Pemerintah Inggris mengklaim serangan siber terkait dilakukan "dalam pelanggaran mencolok terhadap hukum internasional, telah memengaruhi warga di sejumlah besar negara, termasuk Rusia, dan telah menghabiskan jutaan dolar dari pendapatan ekonomi nasional".

Kementerian Luar Negeri Inggris mengaitkan enam serangan khusus oleh peretas yang didukung GRU, dan mengidentifikasi 12 nama kode grup peretas sebagai front untuk intelijen Rusia, yakni Fancy Bear, Voodoo Bear, APT28, Sofacy, Pawnstorm, Sednit, CyberCaliphate, Cyber ​​Berku, Aktor BlackEnergy, STRONTIUM, Tsar Tim dan Sandworm.

Pernyataan oleh pemerintah Inggris memenuhi janji yang dibuat oleh Perdana Menteri Theresa May, untuk mengungkap sepenuhnya gangguan GRU di tengah kasus peracunan Skripal, awal tahun ini.

Skripal sendiri telah menjadi anggota GRU sejak 1979, sebelum kemudian membelot ke Inggris.

Pemerintah Inggris disebut bersikap agresif dalam mengidentifikasi dua orang, yang diduga bepergian ke Salisbury untuk meracuni Skripal dan putrinya, Yulia, sebagai agen intelijen Rusia.

Penjelasan resmi Rusia untuk kunjungan dua pria ke Salisbury itu secara luas ditertawakan, mendorong ketegangan di dalam pemerintah Rusia atas penanganan episode yang tidak kompeten.

Dalam pernyataannya, Inggris untuk pertama kalinya mengidentifikasi empat serangan siber sebagai tindakan yang bersumber dari Rusia.

Daftar tudingan itu termasuk serangan pada Oktober 2017 melalui virus BadRabbit, yang membuat sistem teknologi informasi tidak dapat beroperasi, gangguan jaringan kereta bawah tanah di Kiev, dan lain sebagainya.

 

Simak video pilihan berikut: 

 

2 dari 2 halaman

Tindakan Intelijen Rusia Dinilai Sembrono

Dalam sebuah pernyataan, Menlu Hunt mengatakan: "Serangan siber tidak membahayakan kepentingan keamanan nasional tingkat tinggi, tapi justru berdampak pada kemampuan orang di seluruh dunia untuk menjalani kehidupan sehari-hari."

Tindakan GRU itu sembrono dan tidak pandang bulu, kata Menlu Hunt, menyebut bahwa mereka mencoba melemahkan dan mencampuri pemilihan di negara lain, dan bahkan siap untuk merusak perusahaan dan warga Rusia sendiri.

"Pola perilaku ini menunjukkan keinginan mereka untuk beroperasi tanpa memperhatikan hukum internasional, atau norma-norma yang ditetapkan dan melakukannya dengan perasaan impunitas dan tanpa konsekuensi," kata Menlu Hunt.

Di lain pihak, Profesor Malcolm Chalmers dari lembaga think-thank pertahanan Rusi mengatakan, "Kebanyakan dinas intelijen mencoba untuk mendapatkan keuntungan dengan mencuri rahasia musuh mereka.
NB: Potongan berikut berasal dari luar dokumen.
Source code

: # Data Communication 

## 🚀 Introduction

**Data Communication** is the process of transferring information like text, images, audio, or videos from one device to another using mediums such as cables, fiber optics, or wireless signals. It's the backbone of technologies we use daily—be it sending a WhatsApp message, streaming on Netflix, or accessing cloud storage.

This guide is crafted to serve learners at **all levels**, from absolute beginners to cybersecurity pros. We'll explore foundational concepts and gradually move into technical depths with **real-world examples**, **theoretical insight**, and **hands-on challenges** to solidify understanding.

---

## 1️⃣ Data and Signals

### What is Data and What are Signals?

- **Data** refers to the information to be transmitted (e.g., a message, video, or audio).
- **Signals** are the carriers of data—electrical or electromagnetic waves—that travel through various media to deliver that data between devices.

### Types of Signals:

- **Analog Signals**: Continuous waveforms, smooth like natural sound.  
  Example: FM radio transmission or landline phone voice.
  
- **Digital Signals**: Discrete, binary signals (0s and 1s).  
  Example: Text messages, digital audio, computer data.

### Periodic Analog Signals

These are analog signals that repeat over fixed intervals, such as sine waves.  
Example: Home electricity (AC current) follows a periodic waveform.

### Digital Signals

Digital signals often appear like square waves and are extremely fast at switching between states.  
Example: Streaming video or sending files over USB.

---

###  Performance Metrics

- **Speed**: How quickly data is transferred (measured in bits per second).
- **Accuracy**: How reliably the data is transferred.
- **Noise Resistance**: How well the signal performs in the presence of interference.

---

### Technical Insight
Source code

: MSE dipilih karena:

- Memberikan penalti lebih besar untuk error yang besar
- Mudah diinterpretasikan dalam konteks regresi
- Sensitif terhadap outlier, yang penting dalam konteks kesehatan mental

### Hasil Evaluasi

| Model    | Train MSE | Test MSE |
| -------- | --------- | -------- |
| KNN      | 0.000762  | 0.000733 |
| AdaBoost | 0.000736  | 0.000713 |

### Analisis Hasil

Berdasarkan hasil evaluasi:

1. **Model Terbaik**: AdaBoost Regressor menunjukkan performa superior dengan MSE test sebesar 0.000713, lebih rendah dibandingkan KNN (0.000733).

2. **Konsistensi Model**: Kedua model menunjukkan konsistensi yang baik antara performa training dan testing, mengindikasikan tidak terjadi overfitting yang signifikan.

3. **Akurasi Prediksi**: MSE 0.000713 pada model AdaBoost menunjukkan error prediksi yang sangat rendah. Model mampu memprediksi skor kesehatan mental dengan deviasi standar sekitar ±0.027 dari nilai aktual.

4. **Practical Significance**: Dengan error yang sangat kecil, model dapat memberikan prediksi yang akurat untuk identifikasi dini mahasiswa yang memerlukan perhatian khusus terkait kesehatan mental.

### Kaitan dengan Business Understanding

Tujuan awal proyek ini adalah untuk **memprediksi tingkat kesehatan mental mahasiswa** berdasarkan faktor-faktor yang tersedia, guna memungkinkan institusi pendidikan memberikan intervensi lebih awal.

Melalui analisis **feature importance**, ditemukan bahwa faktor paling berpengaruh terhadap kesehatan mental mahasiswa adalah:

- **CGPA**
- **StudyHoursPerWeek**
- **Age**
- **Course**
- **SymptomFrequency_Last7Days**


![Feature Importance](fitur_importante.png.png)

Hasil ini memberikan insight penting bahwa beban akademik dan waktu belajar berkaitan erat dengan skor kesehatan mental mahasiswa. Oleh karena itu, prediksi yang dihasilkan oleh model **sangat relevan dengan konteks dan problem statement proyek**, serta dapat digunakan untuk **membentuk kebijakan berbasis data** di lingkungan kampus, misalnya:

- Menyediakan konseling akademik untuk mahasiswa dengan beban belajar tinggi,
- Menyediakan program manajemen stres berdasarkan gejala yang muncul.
Tetapi kegiatan GRU jauh melampaui peran spionase (dalam) masa damai saat ini, mengaburkan batas antara perang dan perdamaian."

Peringatan dari Kementerian Luar Negeri Inggris itu datang ketika AS bersiap menawarkan operasi pertahanan siber atas nama NATO, yang beranggotakan 29 negara.

Dalam pidatonya pada Senin malam, mantan penasihat keamanan nasional Inggris Sir Mark Lyall Grant, memperingatkan bahwa serangan siber merupakan salah satu ancaman besar saat ini, bagi kelangsungan tatanan dunia liberal.

Dia mengatakan, 50 persen dari semua perusahaan Inggris telah diserang, dan akibatnya harus menginvestasikan jutaan dolar dalam sistem keamanan siber.